Según el Boletín Epidemiológico de la Secretaría de Salud, hasta el 26 de abril se atendieron 290 personas en hospitales y centros de salud por agresiones ocurridas dentro del hogar. Esta cifra representa el nivel más alto en los últimos cinco años.
En comparación con el mismo periodo de 2024, cuando se reportaron 240 casos, el incremento es del 20.8%.
La tendencia creciente también se refleja en años anteriores: en 2023 se registraron 197 casos, en 2022 fueron 253 y en 2021, 273 personas recibieron atención por este motivo.
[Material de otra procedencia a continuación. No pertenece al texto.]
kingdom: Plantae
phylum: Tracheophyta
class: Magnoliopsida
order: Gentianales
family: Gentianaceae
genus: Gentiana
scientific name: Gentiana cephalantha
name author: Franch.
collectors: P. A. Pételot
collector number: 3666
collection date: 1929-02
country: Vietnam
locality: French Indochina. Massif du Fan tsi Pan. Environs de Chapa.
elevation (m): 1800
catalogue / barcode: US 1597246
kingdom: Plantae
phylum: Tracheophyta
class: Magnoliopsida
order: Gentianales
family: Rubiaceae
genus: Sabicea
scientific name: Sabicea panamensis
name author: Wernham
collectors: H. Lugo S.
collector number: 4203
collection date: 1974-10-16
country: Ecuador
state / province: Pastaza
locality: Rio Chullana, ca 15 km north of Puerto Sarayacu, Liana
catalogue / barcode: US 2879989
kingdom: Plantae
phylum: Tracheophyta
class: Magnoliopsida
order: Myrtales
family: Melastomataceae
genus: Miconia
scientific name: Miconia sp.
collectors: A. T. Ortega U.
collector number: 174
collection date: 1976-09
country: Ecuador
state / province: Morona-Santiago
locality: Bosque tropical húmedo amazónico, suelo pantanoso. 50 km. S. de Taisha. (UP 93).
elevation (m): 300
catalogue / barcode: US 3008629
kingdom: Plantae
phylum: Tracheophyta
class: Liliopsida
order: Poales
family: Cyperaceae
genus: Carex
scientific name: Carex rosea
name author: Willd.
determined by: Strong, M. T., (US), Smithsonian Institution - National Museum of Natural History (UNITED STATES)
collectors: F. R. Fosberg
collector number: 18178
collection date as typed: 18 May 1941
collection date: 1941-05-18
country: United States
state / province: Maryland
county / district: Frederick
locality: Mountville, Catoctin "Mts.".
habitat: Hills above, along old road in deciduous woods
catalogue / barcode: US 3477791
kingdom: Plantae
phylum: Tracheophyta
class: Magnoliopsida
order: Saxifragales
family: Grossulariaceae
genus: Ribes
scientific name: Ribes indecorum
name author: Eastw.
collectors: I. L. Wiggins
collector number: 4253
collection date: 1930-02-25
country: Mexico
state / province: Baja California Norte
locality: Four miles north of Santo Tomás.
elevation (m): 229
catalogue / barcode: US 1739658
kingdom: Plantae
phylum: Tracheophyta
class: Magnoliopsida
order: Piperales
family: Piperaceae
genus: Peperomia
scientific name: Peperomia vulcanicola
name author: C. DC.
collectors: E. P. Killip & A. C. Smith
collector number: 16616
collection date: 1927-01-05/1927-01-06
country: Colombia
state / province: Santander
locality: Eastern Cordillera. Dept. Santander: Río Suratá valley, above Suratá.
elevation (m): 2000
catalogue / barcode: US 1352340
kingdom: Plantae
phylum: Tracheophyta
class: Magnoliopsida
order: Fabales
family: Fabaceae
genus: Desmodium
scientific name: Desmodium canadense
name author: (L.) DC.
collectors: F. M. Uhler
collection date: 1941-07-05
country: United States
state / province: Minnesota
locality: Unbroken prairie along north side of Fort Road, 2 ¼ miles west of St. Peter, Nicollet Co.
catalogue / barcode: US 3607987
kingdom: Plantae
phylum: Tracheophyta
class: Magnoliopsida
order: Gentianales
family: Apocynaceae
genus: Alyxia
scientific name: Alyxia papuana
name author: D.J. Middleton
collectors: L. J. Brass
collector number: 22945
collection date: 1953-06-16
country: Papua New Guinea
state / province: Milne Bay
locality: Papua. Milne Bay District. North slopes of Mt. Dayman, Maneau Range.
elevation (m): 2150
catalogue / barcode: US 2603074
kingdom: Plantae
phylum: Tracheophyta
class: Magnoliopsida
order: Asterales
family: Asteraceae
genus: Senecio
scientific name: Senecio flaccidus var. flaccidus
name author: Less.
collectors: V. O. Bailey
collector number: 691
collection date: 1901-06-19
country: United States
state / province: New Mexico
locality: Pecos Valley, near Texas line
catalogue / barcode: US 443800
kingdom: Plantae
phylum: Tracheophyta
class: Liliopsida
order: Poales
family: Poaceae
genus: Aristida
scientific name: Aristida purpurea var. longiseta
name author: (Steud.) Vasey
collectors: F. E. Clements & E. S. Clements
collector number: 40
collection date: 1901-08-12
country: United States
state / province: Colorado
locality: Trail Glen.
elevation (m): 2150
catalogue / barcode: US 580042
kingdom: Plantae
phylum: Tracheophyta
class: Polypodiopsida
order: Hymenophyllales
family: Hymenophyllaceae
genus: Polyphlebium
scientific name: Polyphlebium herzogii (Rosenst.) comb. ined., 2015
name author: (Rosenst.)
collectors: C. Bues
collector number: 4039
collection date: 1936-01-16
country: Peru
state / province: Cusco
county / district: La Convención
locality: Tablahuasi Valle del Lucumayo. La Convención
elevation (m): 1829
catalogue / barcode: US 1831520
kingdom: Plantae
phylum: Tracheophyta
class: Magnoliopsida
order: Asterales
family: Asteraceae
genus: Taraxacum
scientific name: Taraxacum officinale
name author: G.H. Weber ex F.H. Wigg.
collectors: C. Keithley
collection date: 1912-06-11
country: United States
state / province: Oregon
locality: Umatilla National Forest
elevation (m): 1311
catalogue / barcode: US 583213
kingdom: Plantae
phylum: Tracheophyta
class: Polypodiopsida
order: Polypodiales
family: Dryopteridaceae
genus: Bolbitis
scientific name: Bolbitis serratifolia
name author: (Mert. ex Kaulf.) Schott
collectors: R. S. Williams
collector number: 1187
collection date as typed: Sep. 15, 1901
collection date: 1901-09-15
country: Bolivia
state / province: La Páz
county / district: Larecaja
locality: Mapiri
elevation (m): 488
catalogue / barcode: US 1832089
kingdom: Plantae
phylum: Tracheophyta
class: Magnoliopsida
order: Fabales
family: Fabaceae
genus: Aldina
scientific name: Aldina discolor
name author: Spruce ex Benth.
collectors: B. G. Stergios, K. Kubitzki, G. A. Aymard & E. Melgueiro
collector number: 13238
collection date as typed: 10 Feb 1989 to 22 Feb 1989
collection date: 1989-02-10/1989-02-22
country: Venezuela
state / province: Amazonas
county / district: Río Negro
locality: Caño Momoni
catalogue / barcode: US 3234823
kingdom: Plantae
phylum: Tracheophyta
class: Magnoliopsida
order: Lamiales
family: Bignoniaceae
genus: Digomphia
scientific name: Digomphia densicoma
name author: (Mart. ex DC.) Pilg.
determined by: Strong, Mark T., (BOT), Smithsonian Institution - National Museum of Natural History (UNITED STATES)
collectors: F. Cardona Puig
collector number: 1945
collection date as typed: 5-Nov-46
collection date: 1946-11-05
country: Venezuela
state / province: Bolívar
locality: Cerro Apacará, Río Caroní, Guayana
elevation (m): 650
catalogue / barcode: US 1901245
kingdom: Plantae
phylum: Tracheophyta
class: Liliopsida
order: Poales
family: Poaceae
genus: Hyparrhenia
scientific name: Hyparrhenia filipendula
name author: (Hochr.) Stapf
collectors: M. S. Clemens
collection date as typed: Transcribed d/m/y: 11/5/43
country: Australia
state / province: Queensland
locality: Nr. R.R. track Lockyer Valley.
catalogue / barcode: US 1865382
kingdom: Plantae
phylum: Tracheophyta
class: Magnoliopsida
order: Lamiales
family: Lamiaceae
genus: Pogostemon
Aunque Puebla no figura entre los estados con mayor incidencia a nivel nacional, como el Estado de México, Guanajuato e Hidalgo, los especialistas advierten que el aumento local podría evidenciar una falta de estrategias eficaces para prevenir y atender la violencia intrafamiliar.
Juan Carlos Méndez, investigador de la Universidad Popular Autónoma del Estado de Puebla (UPAEP), atribuyó este incremento a factores económicos y sociales.
Señaló que el estrés provocado por la crisis económica y la falta de acceso a servicios de salud mental pueden detonar episodios de violencia dentro del hogar.
El especialista también advirtió sobre las secuelas en menores que crecen en entornos violentos.
Subrayó que estos niños y adolescentes tienen mayor riesgo de desarrollar problemas emocionales y de conducta, por lo que consideró urgente la implementación de programas de apoyo psicológico para las familias afectadas.